* **PROMPT**
Each line of the data below should be restated exactly, with images left out.

* **SOURCE MATERIAL**
*** Begin section ***

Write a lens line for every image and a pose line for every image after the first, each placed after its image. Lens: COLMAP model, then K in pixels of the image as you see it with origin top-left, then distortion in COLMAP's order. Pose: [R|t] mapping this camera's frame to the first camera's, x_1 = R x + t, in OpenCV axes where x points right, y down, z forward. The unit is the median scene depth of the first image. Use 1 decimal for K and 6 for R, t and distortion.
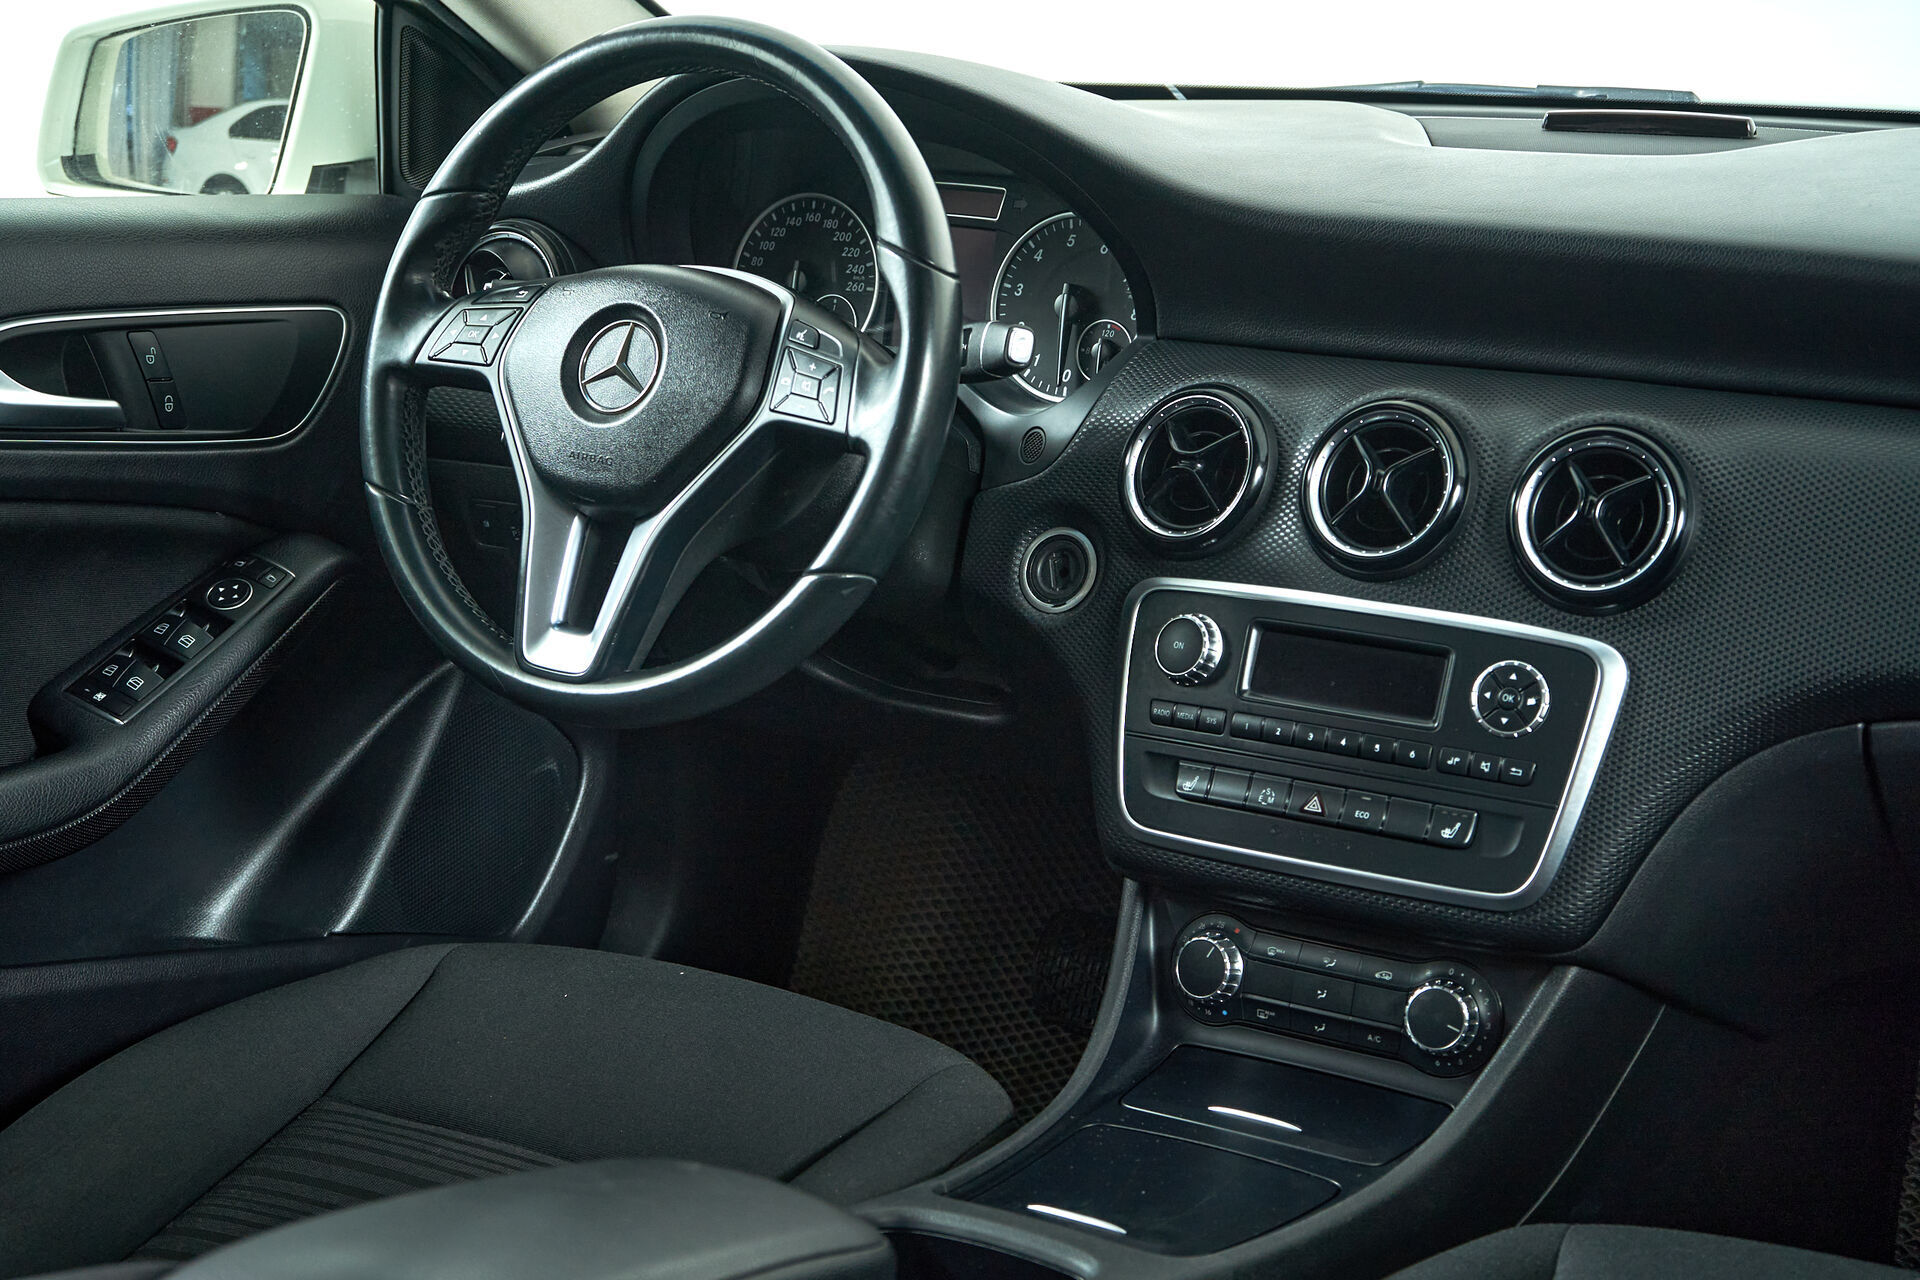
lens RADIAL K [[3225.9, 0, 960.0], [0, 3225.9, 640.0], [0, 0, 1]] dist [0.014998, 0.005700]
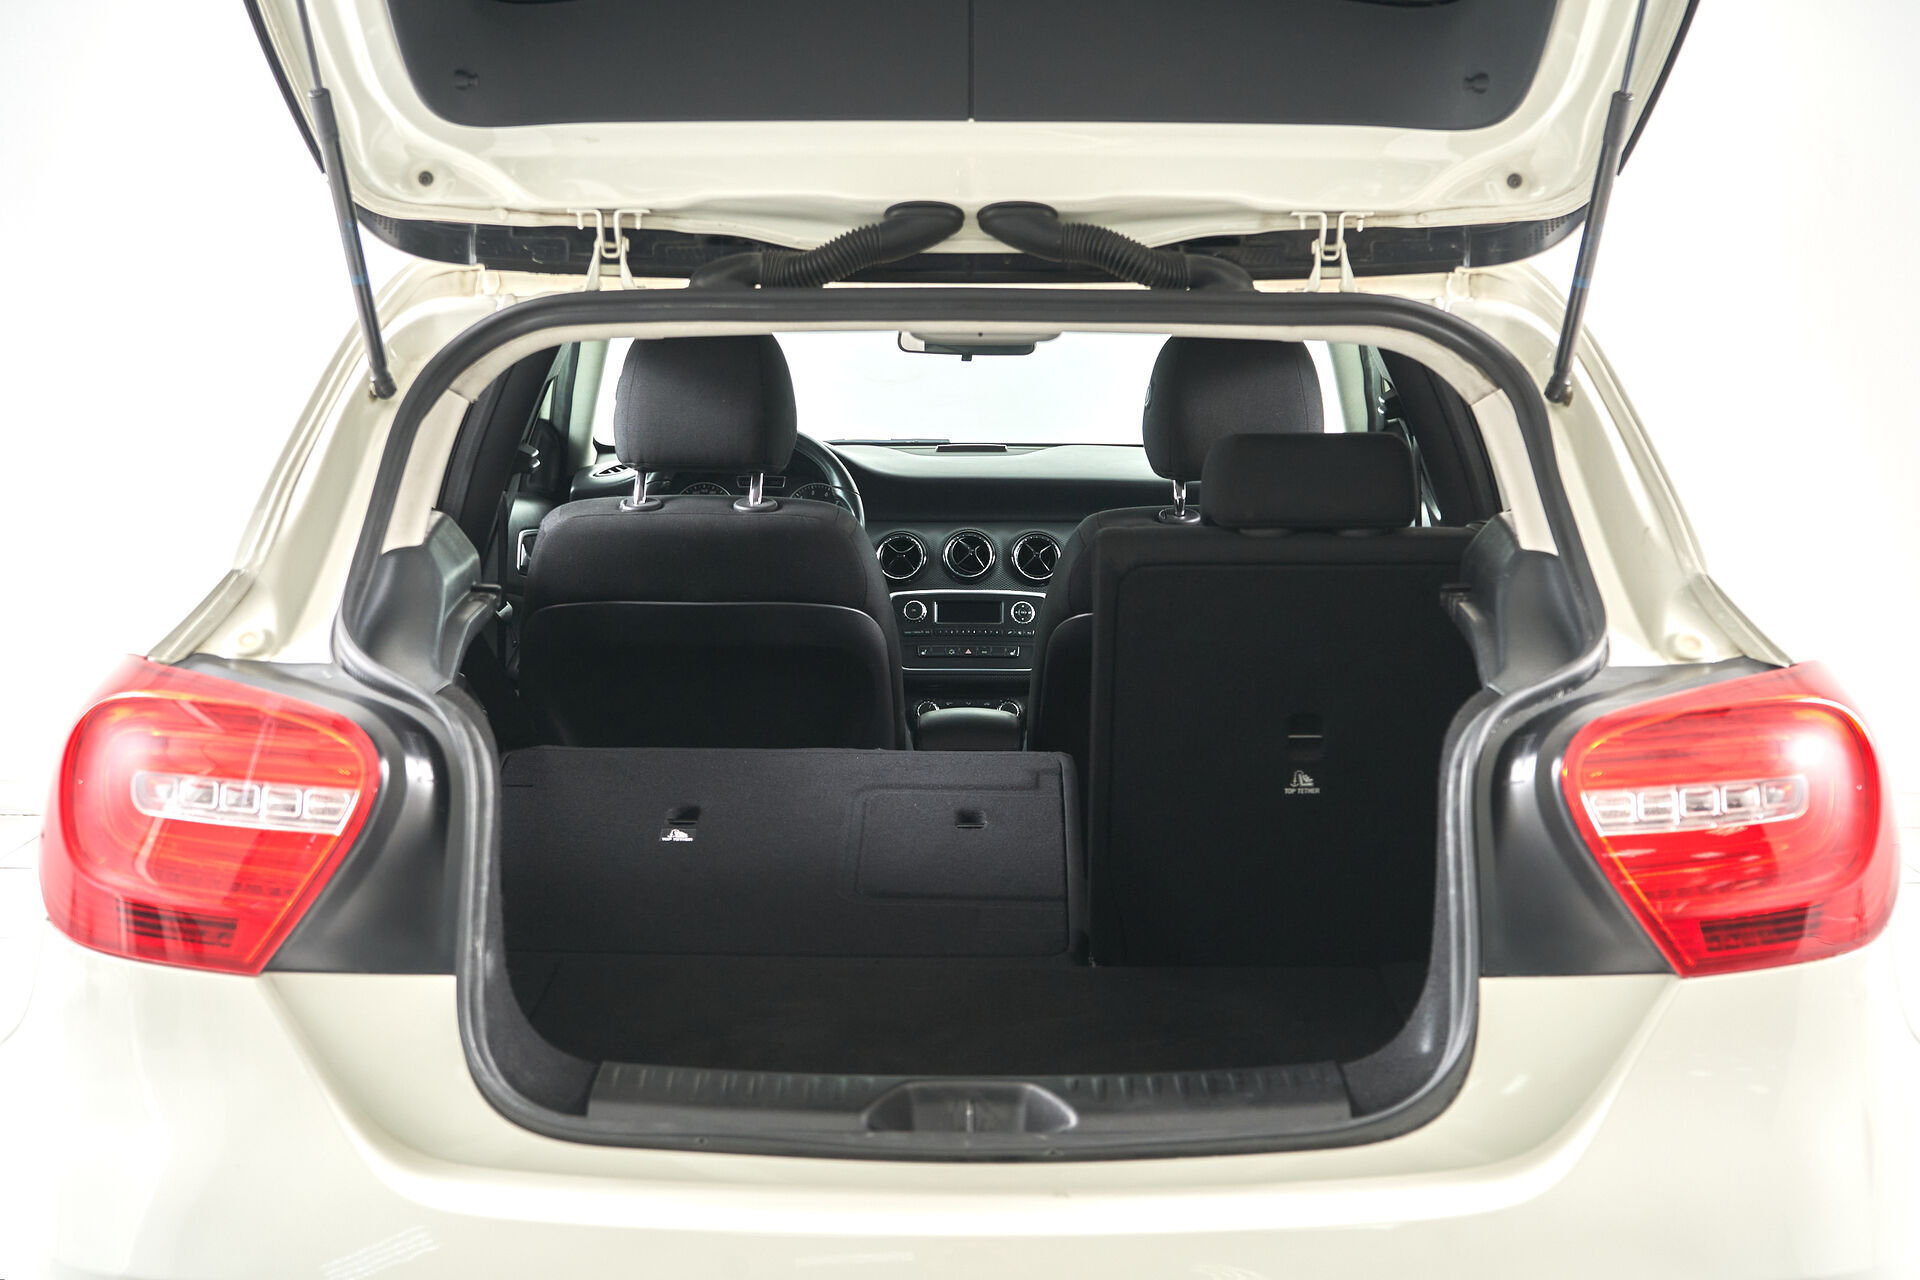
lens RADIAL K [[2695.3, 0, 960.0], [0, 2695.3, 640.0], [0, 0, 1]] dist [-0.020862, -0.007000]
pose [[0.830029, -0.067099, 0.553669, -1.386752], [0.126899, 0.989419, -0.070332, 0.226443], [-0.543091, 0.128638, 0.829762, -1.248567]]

*** End section ***

* **EXERCISE SOLUTION**
Write a lens line for every image and a pose line for every image after the first, each placed after its image. Lens: COLMAP model, then K in pixels of the image as you see it with origin top-left, then distortion in COLMAP's order. Pose: [R|t] mapping this camera's frame to the first camera's, x_1 = R x + t, in OpenCV axes where x points right, y down, z forward. The unit is the median scene depth of the first image. Use 1 decimal for K and 6 for R, t and distortion.
lens RADIAL K [[3225.9, 0, 960.0], [0, 3225.9, 640.0], [0, 0, 1]] dist [0.014998, 0.005700]
lens RADIAL K [[2695.3, 0, 960.0], [0, 2695.3, 640.0], [0, 0, 1]] dist [-0.020862, -0.007000]
pose [[0.830029, -0.067099, 0.553669, -1.386752], [0.126899, 0.989419, -0.070332, 0.226443], [-0.543091, 0.128638, 0.829762, -1.248567]]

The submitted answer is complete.